=== Begin Enclosure ===

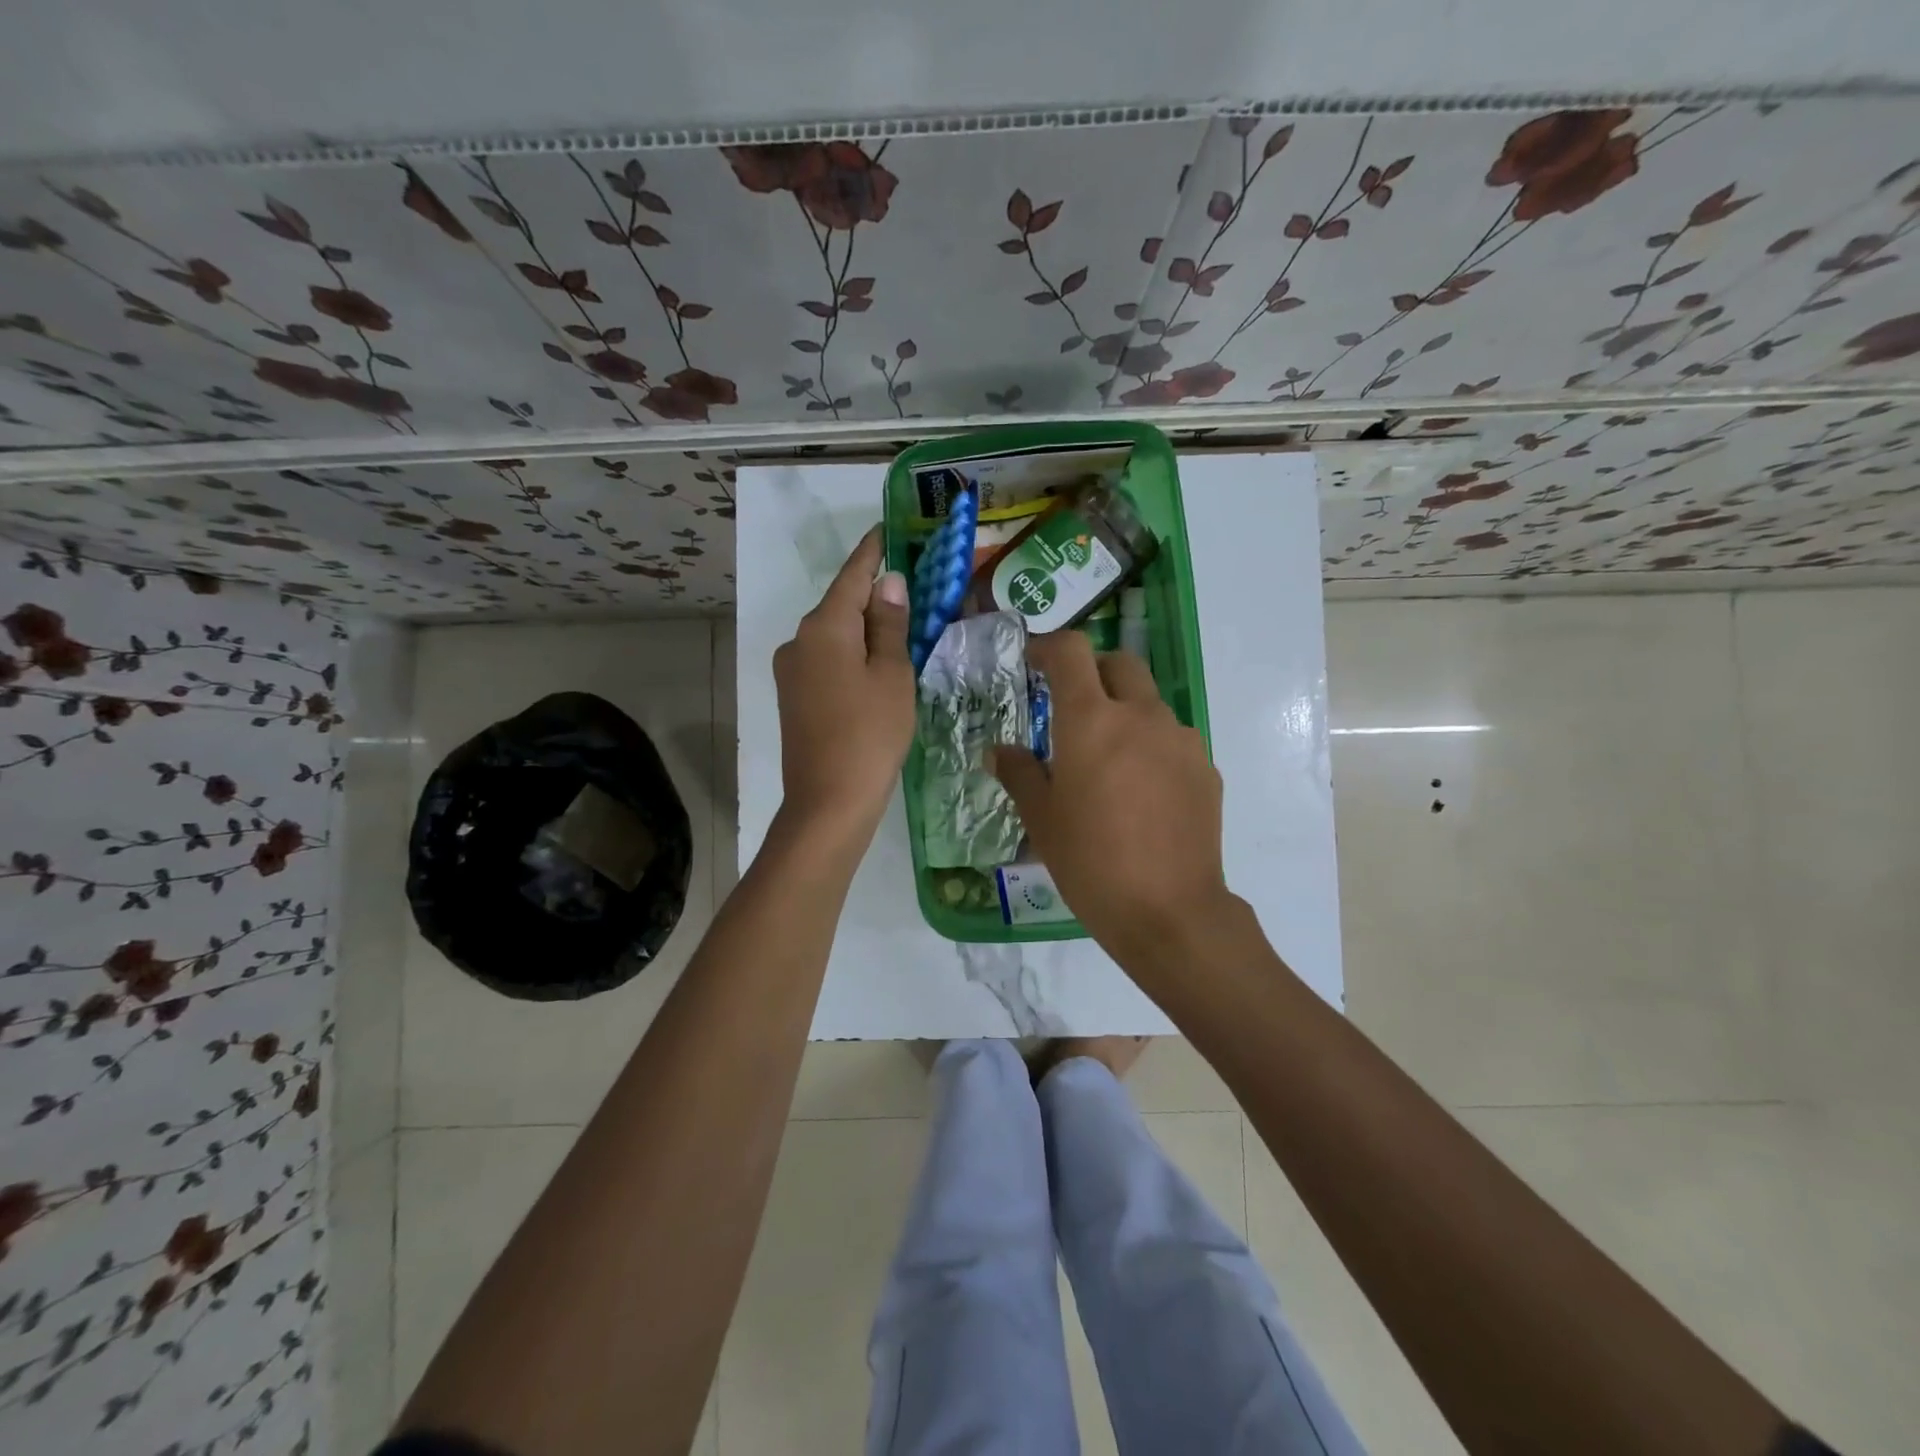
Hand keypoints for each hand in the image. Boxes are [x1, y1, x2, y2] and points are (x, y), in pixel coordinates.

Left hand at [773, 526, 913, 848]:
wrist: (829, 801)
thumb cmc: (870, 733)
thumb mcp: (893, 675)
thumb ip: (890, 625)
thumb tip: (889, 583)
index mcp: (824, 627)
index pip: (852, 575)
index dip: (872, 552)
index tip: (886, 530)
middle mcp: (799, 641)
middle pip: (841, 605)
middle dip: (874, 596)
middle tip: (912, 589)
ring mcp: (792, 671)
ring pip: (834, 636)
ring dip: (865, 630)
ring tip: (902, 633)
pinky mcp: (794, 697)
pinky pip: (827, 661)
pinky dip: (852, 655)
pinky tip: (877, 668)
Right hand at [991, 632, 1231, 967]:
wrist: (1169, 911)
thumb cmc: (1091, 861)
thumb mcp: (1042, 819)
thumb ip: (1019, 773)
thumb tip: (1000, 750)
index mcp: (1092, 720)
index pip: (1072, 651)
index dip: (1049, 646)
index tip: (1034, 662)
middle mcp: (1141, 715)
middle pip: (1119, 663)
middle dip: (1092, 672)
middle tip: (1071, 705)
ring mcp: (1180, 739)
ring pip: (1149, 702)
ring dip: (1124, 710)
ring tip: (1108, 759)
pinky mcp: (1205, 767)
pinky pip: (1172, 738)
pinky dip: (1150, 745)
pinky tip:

=== End Enclosure ===

**TASK DIRECTIONS**: Only lines belong in the copy: transcribe those from the start of the data through the line that contains "index pip: (852, 575)", and skip the pictures.

**RESULT OF THE TASK**:
Hand keypoints for each hand in the image. Boxes are [x1, y1, x2, y2] and points are (x, y), in pixel coordinates.

Left hand at [773, 526, 913, 848]:
wrist: (829, 801)
thumb cmc: (870, 733)
thumb mcp: (893, 675)
thumb ip: (890, 625)
thumb tip: (889, 583)
index mcp: (824, 627)
index pip: (852, 575)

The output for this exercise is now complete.